*** Extracted data Section Begins ***
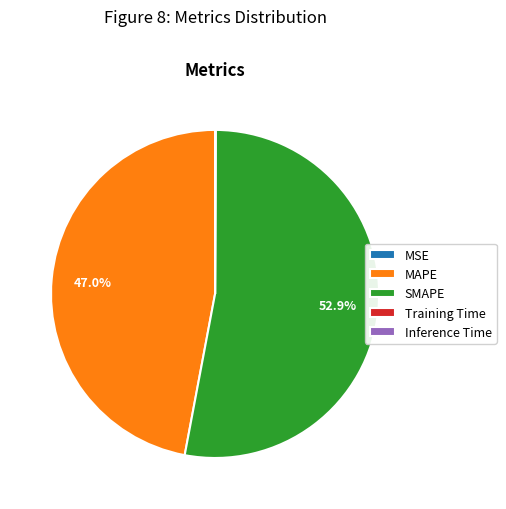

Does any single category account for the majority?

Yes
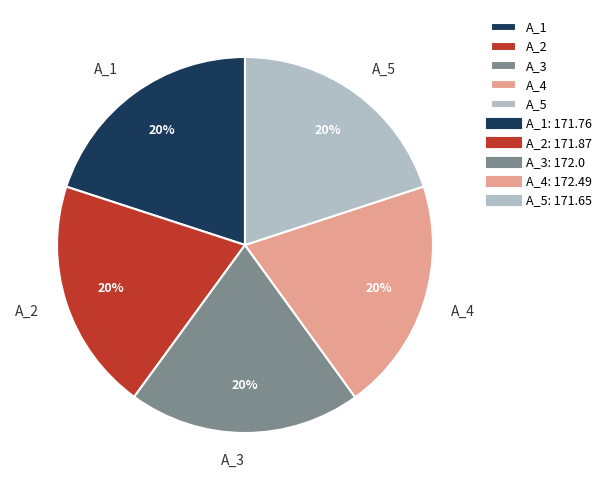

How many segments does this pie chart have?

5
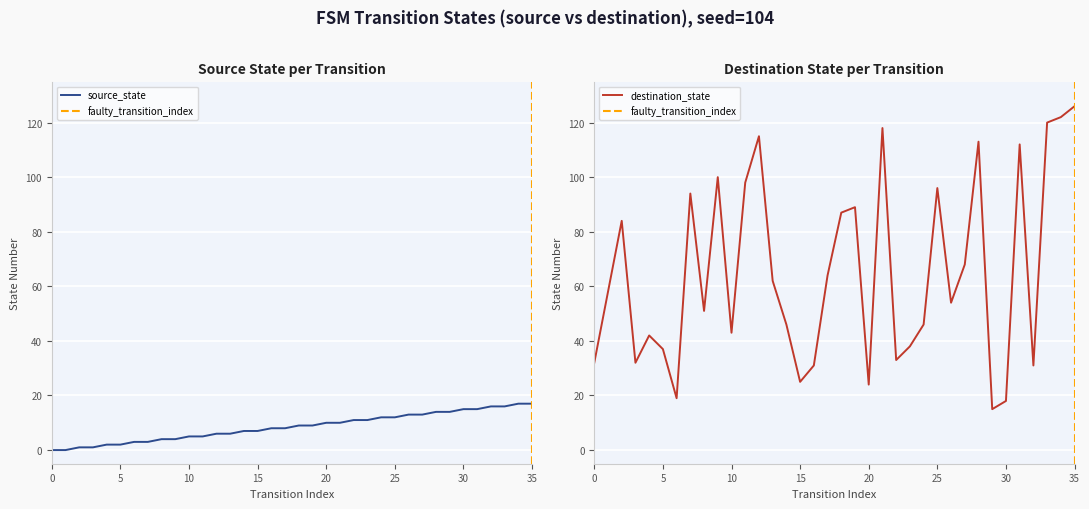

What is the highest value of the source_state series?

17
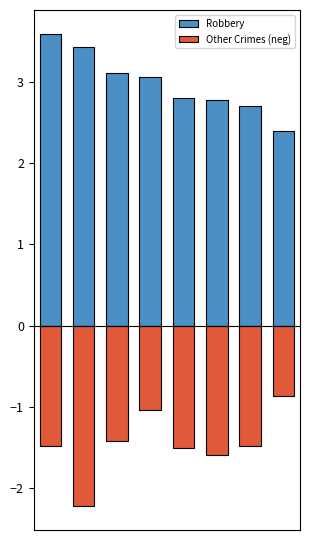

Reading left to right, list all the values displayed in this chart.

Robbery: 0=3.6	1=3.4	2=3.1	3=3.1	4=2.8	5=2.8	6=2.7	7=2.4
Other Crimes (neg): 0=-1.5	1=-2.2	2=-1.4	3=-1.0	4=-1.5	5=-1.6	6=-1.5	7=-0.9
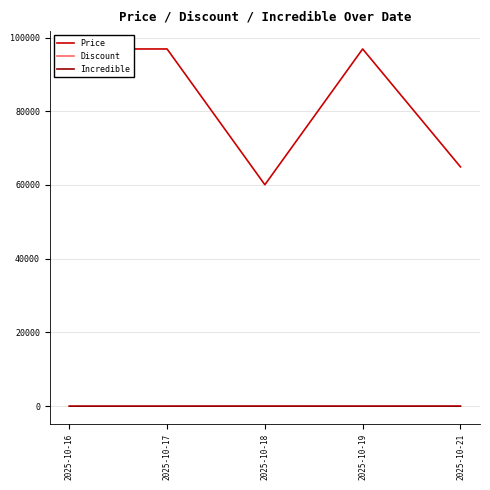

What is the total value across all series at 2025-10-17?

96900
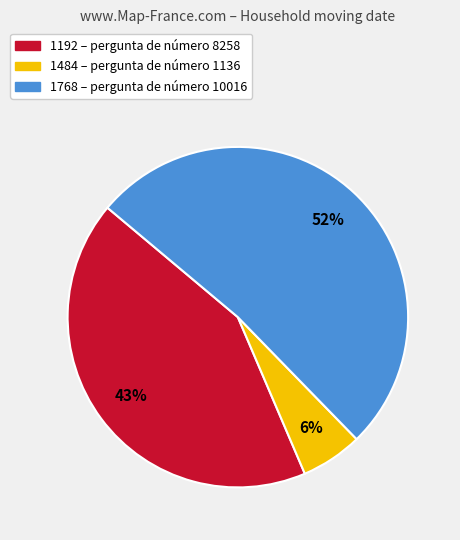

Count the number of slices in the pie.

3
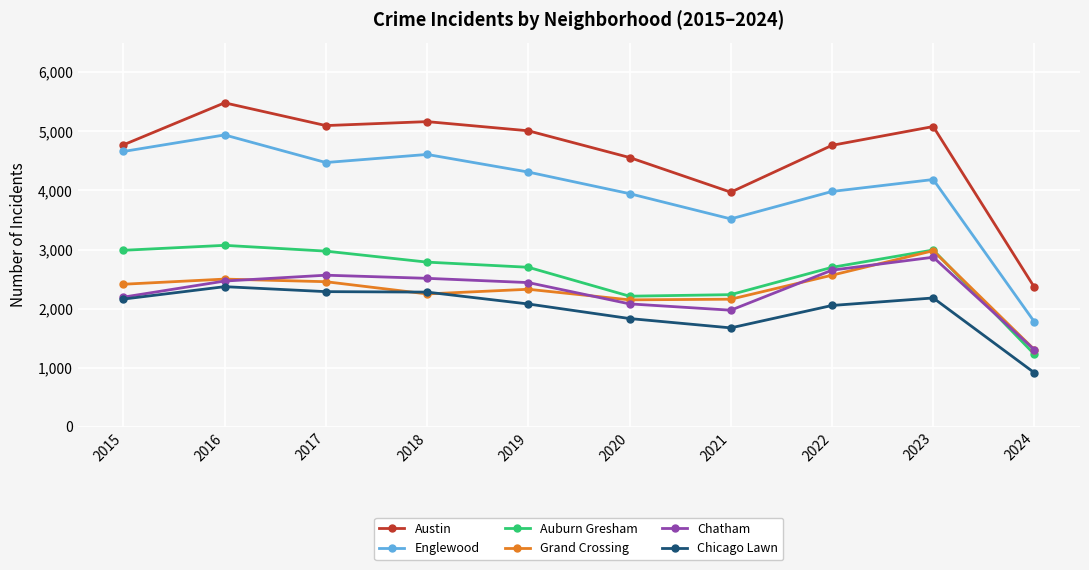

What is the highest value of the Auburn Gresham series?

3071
*** Extracted data Section Ends ***
*** Extracted data Section Begins ***
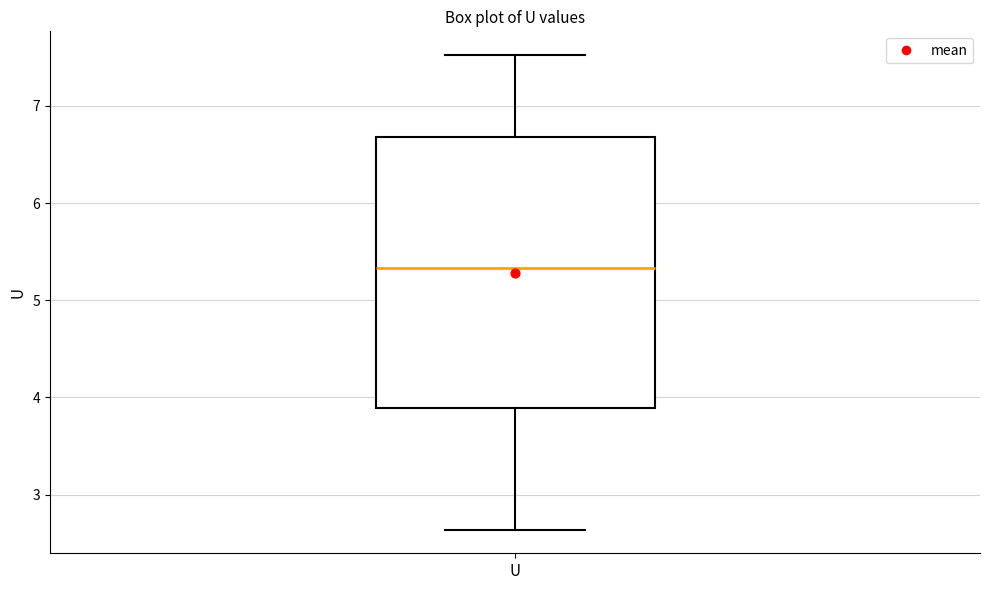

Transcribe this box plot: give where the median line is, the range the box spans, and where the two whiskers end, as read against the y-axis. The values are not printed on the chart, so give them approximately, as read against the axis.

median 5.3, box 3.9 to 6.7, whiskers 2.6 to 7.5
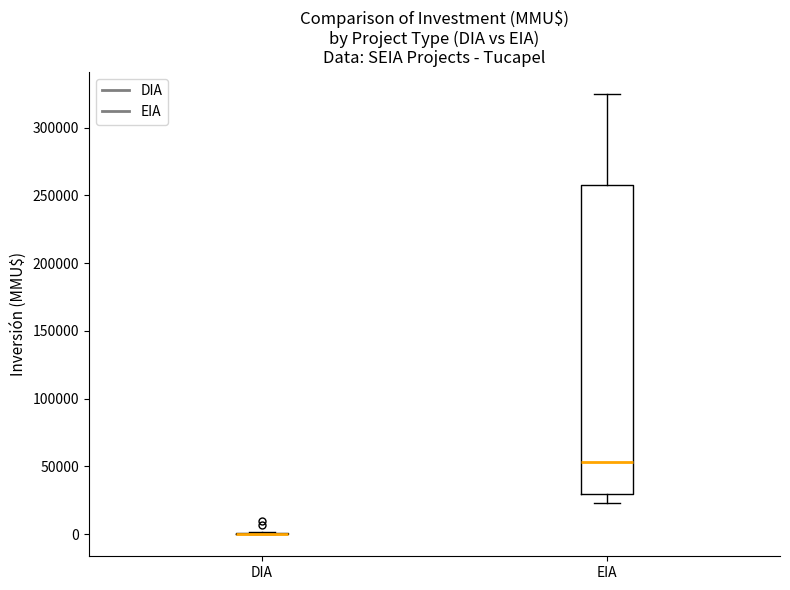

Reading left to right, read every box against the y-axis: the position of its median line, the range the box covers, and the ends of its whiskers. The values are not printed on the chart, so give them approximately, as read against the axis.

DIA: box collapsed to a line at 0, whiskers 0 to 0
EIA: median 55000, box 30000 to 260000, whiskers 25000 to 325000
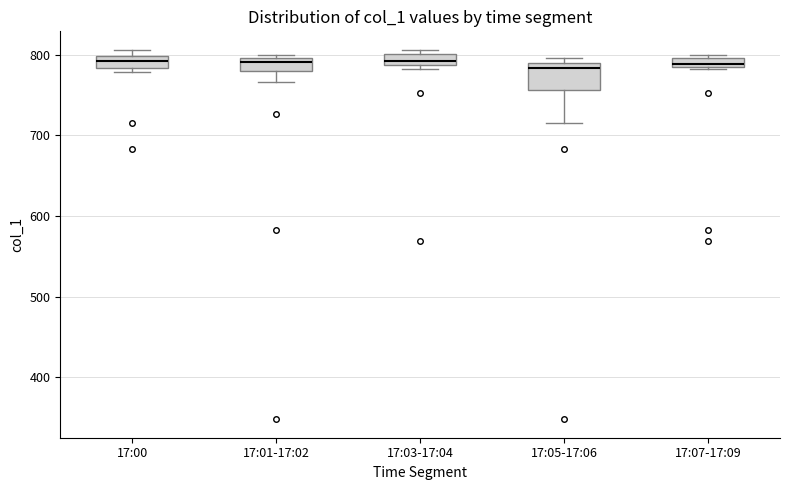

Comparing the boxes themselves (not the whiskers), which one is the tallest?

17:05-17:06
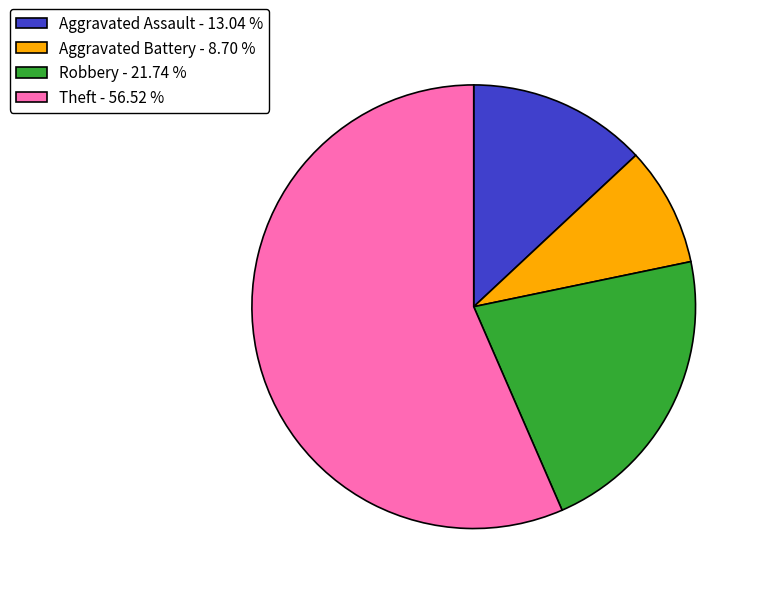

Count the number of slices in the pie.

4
*** Extracted data Section Ends ***
## Required work
Quote the lines from the one containing "Transcribe this box" up to and including the one containing "median 5.3, box", reproducing each line word for word.

## Exercise response
Transcribe this box plot: give where the median line is, the range the box spans, and where the two whiskers end, as read against the y-axis. The values are not printed on the chart, so give them approximately, as read against the axis.

median 5.3, box 3.9 to 6.7, whiskers 2.6 to 7.5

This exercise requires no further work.